Unmittelbare Auswirkung hat der Erlass nun aber zunächst einmal auf die amerikanische Nationalmannschaft der Ringer, die am 8. Februar an einem Wettkampf im Iran teilnehmen wollten. Doch nun erhalten sie von den iranischen Behörden keine Visa. "In Anbetracht des politischen Kurses der neuen US-Regierung war das Außenministerium zu diesem Schritt gezwungen", sagte der Sprecher des Ministeriums, Bahram Ghasemi, am Freitag (03.02.17) der Nachrichtenagentur INRA.

Die islamische Republik reagiert damit nicht nur auf das Einreiseverbot für iranische Staatsbürger in den USA. Trump hatte zuletzt den Ton gegenüber dem Iran deutlich verschärft und dem Land nach einem Raketentest mit Sanktionen gedroht. Das unter seinem Vorgänger Barack Obama ausgehandelte Atomabkommen mit Iran lehnt der neue US-Präsident ab.

IOC hält sich zurück

In den ersten Tagen nach Trumps Erlass herrschte zunächst große Verunsicherung darüber, in wie weit auch Sportler von der Maßnahme betroffen sein würden. Inzwischen hat sich die Aufregung ein wenig gelegt. Nachdem der isländische Taekwondo-Kämpfer Meisam Rafei, der im Iran geboren wurde, das Flugzeug, das ihm zu den US Open in Las Vegas bringen sollte, vor dem Abflug verlassen musste, haben die Sportverbände bei der Regierung erfolgreich interveniert. Sportler und Funktionäre aus den vom Einreiseverbot betroffenen Ländern sollen demnach eine Ausnahmegenehmigung für die Teilnahme an internationalen Wettkämpfen erhalten.

Dieses Entgegenkommen ist auch vor dem Hintergrund der Olympiabewerbung von Los Angeles für die Spiele 2024 zu sehen. Am Freitag (03.02.17) mussten die drei Kandidaten, neben Los Angeles noch Paris und Budapest, ihre letzten Bewerbungsunterlagen beim Internationalen Olymischen Komitee einreichen. Die Wahl findet im September in Lima statt. Das IOC hat sich in der Diskussion um das US-Einreiseverbot auffallend zurück gehalten. Man kommentiere die Politik souveräner Staaten nicht, ließ man über einen Sprecher verlauten.

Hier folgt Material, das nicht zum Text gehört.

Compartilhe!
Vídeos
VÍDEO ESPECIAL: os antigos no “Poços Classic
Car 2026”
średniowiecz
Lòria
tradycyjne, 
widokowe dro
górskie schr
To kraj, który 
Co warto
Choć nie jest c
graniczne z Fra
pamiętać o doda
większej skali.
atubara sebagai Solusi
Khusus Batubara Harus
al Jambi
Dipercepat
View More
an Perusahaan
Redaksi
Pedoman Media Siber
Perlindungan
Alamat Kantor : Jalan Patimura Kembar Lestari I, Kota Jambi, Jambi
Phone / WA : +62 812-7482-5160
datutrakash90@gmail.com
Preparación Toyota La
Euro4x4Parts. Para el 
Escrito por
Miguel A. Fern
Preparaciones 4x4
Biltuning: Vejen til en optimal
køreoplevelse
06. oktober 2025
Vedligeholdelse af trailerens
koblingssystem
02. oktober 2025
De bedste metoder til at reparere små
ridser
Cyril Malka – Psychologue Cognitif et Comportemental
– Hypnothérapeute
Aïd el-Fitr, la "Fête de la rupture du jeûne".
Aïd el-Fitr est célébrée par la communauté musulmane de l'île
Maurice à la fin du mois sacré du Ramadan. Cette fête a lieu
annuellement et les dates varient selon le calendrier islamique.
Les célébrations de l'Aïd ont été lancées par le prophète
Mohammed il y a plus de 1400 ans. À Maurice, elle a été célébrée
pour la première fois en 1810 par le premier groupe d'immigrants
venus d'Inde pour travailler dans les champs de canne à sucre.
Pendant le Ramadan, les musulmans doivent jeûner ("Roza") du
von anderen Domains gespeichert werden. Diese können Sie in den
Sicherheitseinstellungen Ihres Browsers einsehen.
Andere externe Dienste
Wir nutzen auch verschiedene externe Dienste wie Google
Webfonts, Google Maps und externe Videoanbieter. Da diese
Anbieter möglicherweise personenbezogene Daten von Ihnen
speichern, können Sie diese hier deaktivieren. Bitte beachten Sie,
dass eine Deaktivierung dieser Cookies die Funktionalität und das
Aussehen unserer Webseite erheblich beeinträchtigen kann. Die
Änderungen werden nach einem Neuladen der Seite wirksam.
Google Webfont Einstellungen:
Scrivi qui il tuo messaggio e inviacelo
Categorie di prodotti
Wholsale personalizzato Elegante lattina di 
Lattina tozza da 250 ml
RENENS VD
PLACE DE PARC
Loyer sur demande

Trump ist ein Befürworter der Olympiabewerbung. In einem Telefonat mit IOC-Präsident Thomas Bach versicherte er diesem seine Unterstützung für die Kandidatur. Das IOC hat sich schon in der Vergangenheit bei der Vergabe der Spiele nur wenig geschert um Fragen der Menschenrechte. Zumal für die Spiele zwischen 2022 bis 2032 ein Vertrag mit dem US-Fernsehsender NBC abgeschlossen worden ist, der dem IOC die die Rekordsumme von 7,2 Milliarden Dollar einbringt.

"Schlag für die Bewerbung"

Dennoch könnte Trump der Kandidatur von Los Angeles wie auch einer möglichen Bewerbung der USA um die Fußball-WM 2026 mit seinem Erlass geschadet haben. David Wallechensky, Präsident der Gesellschaft Olympischer Historiker, wertete das Einreiseverbot als "Schlag für die Los-Angeles-Bewerbung". Der Chef des US-Fußballverbandes Sunil Gulati erklärte: "Der Sport beinhaltet die Bewegungsfreiheit von Spielern und Ideen."

Der Fußballverband will zunächst die weiteren Entwicklungen abwarten, bevor man über eine WM-Bewerbung entscheidet. Gulati setzte den Präsidenten-Erlass und dessen Auswirkungen deshalb auch in eine größere Relation. "Wie sich das auf internationale Sportereignisse auswirkt, ist, offen gesagt, zweitrangig", sagte er. "Die Probleme, die der Erlass mit sich bringt, gehen weit darüber hinaus."